Recast the lines of the records from the line with "едакции: 117218, Россия, г." up to and including the line with "бмен, Бард колледж, Европейский" as a JSON list of strings, one string per line, leaving out any blank lines.

____________________

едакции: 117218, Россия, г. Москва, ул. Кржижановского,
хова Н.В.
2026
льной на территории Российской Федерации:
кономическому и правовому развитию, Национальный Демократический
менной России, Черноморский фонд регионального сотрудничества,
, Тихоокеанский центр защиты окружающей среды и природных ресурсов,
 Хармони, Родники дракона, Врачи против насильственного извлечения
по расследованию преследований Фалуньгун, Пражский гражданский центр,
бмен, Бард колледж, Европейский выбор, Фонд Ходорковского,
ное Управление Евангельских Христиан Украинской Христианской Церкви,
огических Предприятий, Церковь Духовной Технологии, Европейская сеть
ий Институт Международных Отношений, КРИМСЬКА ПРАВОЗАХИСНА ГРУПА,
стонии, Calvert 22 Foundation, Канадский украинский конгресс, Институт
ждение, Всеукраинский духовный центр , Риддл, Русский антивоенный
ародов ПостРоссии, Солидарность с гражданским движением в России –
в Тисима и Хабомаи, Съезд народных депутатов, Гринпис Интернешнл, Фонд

____________________

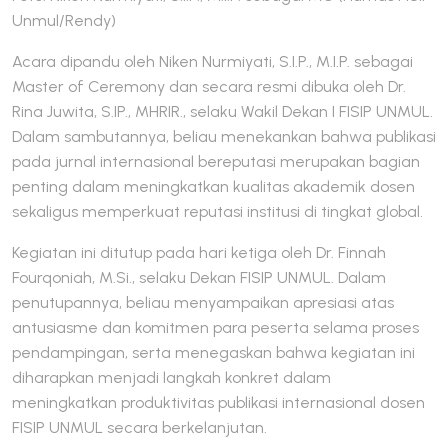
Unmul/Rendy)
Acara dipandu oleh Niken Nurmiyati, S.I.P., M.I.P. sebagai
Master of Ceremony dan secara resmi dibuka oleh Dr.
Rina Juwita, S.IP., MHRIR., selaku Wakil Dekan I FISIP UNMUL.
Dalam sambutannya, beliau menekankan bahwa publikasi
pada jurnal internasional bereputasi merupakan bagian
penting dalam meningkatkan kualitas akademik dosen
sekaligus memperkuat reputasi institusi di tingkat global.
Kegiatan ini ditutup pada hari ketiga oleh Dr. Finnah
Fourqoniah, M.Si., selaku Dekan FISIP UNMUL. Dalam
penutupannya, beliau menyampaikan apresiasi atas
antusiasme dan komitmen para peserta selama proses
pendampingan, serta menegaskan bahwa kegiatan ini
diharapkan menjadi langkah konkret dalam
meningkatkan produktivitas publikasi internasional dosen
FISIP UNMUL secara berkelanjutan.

____________________

*Exercise result*
[
  "едакции: 117218, Россия, г. Москва, ул. Кржижановского,",
  "хова Н.В.",
  "2026",
  "льной на территории Российской Федерации:",
  "кономическому и правовому развитию, Национальный Демократический",
  "менной России, Черноморский фонд регионального сотрудничества,",
  ", Тихоокеанский центр защиты окружающей среды и природных ресурсов,",
  " Хармони, Родники дракона, Врачи против насильственного извлечения",
  "по расследованию преследований Фалуньгун, Пражский гражданский центр,",
  "бмен, Бард колледж, Европейский выбор, Фонд Ходорковского,"
]